#### Description of the task
Please repeat exactly, and only, the lines from the one containing "exposure_s: 1/20.1" through the end of the records below, with no pictures.

>>>

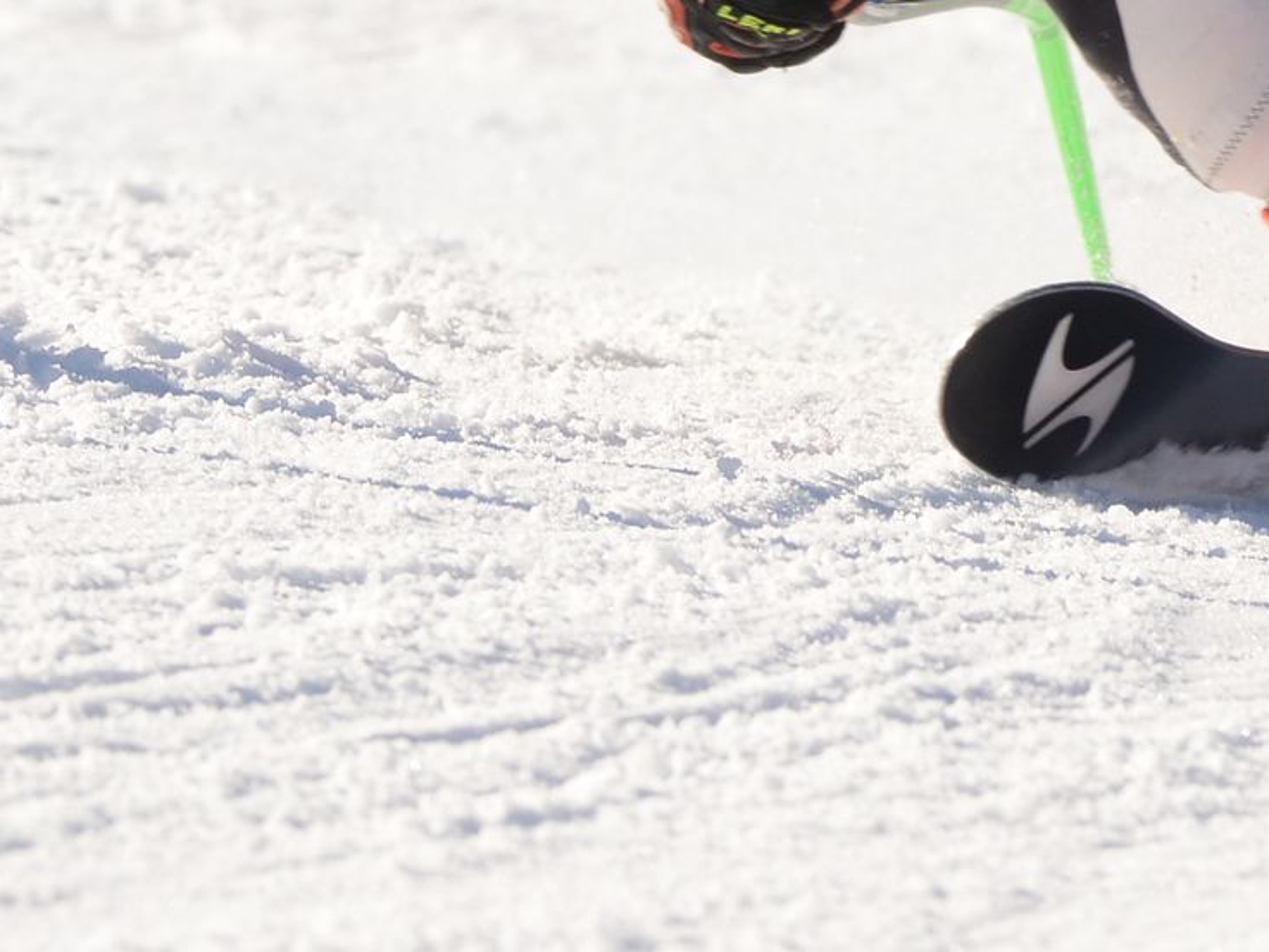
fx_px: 46924
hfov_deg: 1.5
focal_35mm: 1280
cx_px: 1319
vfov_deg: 1.2
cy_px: -510
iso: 400
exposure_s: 1/1250
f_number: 8
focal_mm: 300
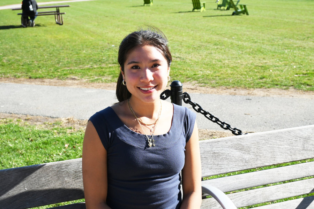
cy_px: 104
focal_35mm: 54
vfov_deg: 25.1
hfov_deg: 36.9
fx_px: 471
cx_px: 157
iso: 280
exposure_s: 1/500
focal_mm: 36
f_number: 8
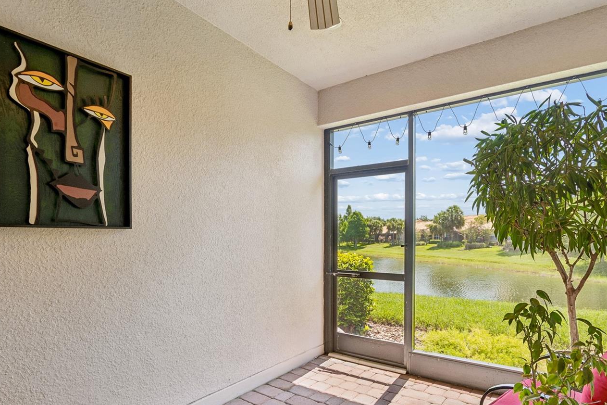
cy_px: 240
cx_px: 340
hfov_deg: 86.5
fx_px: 320
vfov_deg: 64.1
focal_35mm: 19
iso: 100
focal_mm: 10
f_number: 7.1
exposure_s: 1/50
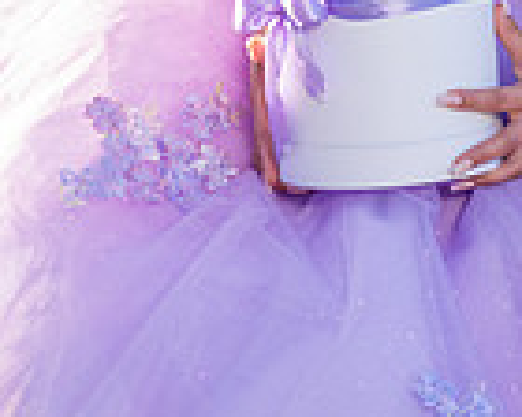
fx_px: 4218
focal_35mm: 273
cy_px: -240
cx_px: 455
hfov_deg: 7.1
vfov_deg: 5.6
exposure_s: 1/200
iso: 200
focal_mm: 70
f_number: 5.6
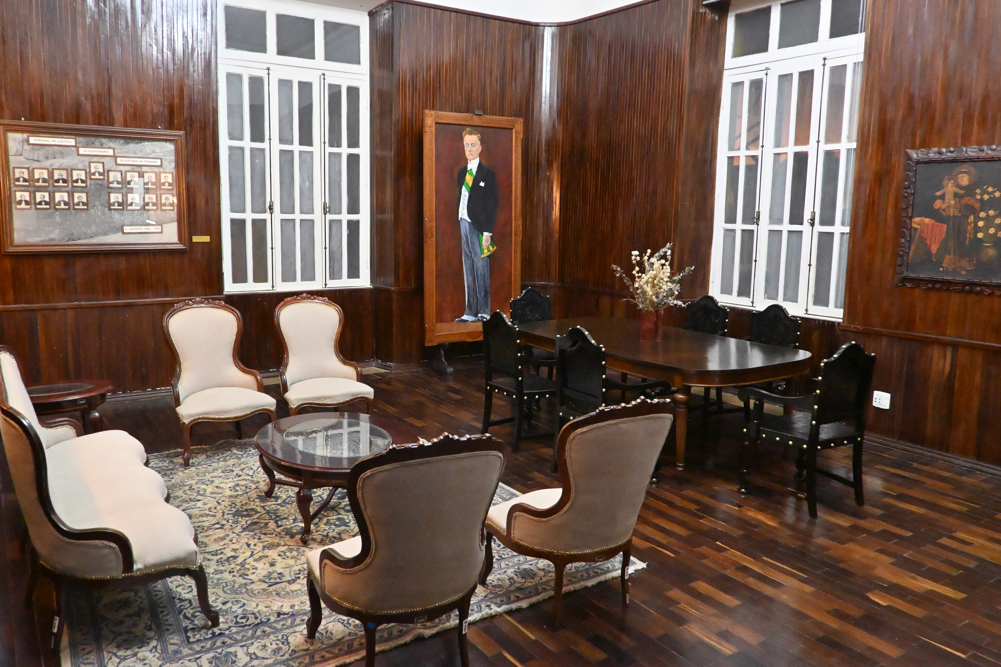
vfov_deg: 47.9
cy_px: 310
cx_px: 476
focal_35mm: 27
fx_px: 751
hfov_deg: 67.3
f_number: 5
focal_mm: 16
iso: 6400
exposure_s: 1/80
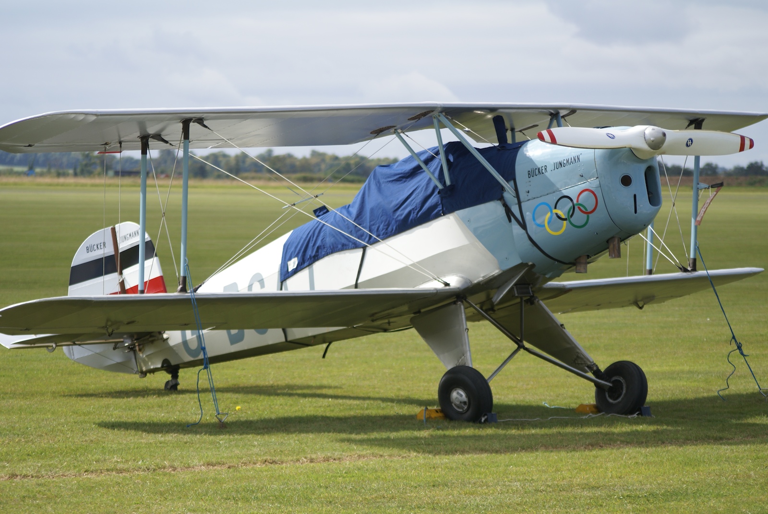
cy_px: 257
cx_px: 384
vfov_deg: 7.7
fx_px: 3845
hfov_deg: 11.4
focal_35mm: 180
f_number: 4
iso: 100
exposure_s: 1/640
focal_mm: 120
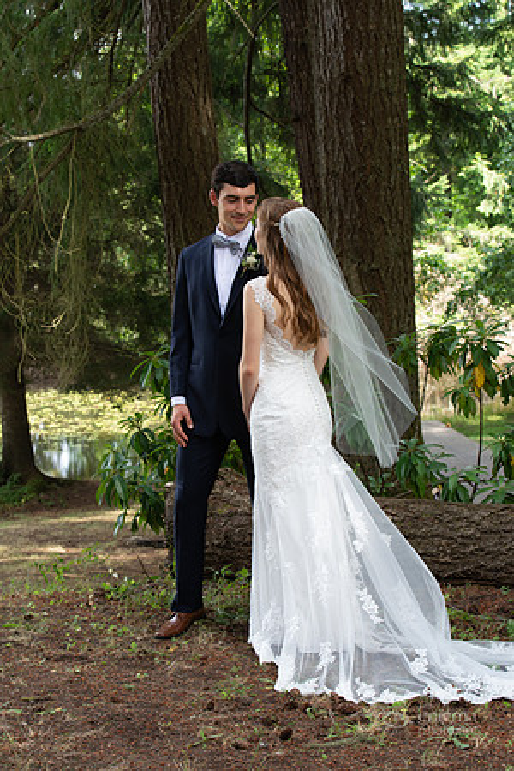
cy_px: 386
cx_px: 257
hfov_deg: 18.2
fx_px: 1606
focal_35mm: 75
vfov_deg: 27.0
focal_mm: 75
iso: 800
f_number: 9
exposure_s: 1/160
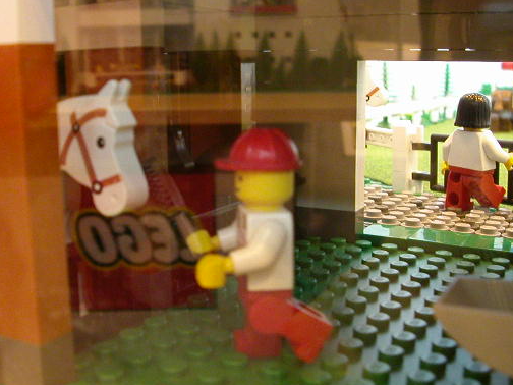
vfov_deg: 30.9
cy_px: 202
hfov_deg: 40.4
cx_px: 226
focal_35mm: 47
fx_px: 697
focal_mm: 5.6
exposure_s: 1/20.1
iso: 400
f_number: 2.7
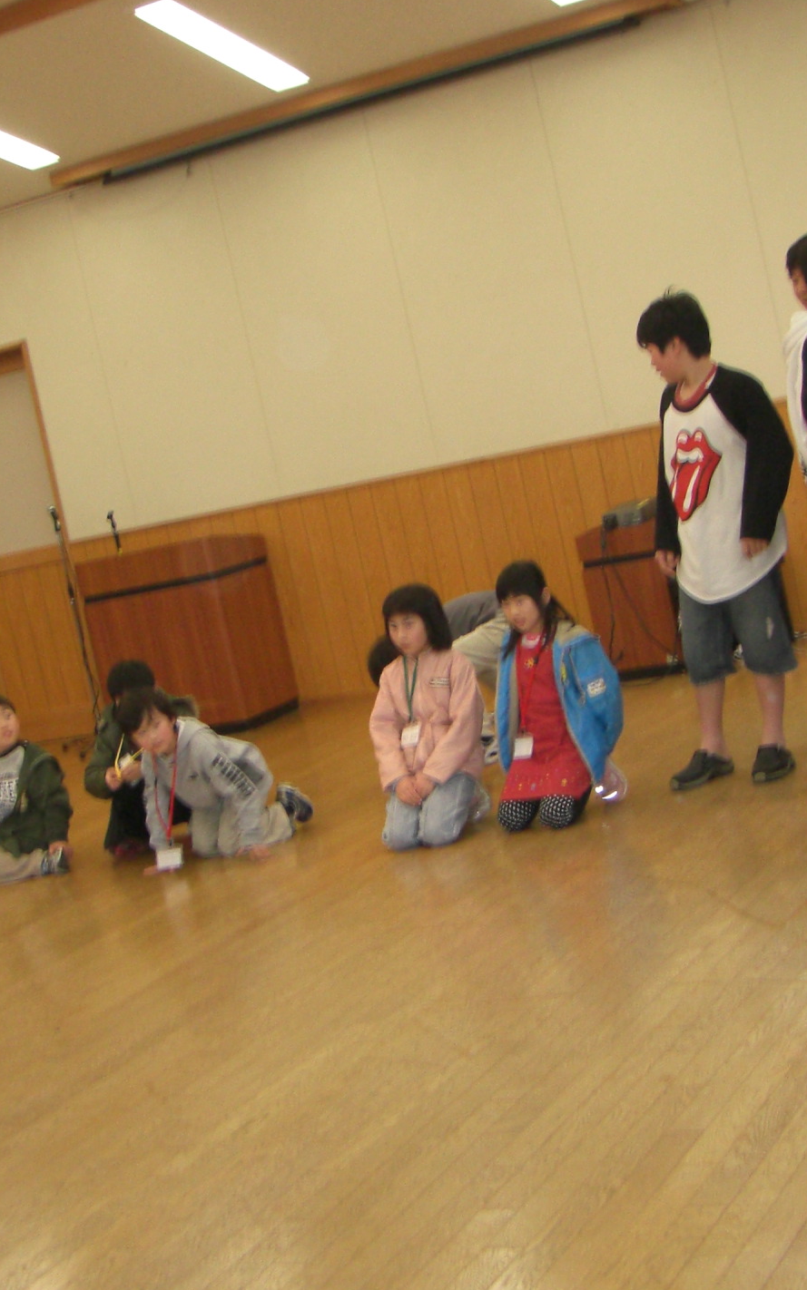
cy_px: 627
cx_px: 369
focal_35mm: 58
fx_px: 2041
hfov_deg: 22.4
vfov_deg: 35.1
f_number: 3.4
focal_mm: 6.3
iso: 200
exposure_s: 1/60
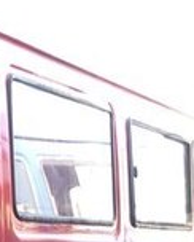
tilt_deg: -4.6
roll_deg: -1.1
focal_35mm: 123
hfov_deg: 11.0
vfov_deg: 15.0
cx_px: -235
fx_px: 881
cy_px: 300
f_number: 2.2
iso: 32
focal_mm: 4.15
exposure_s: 1/50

<<<

#### Answer to the exercise
exposure_s: 1/20.1
iso: 400
f_number: 2.7
cy_px: 627
cx_px: 369
focal_35mm: 58
fx_px: 2041
hfov_deg: 22.4
vfov_deg: 35.1
f_number: 3.4
focal_mm: 6.3
iso: 200
exposure_s: 1/60
tilt_deg: -4.6
roll_deg: -1.1
focal_35mm: 123
hfov_deg: 11.0
vfov_deg: 15.0
cx_px: -235
fx_px: 881
cy_px: 300
f_number: 2.2
iso: 32
focal_mm: 4.15
exposure_s: 1/50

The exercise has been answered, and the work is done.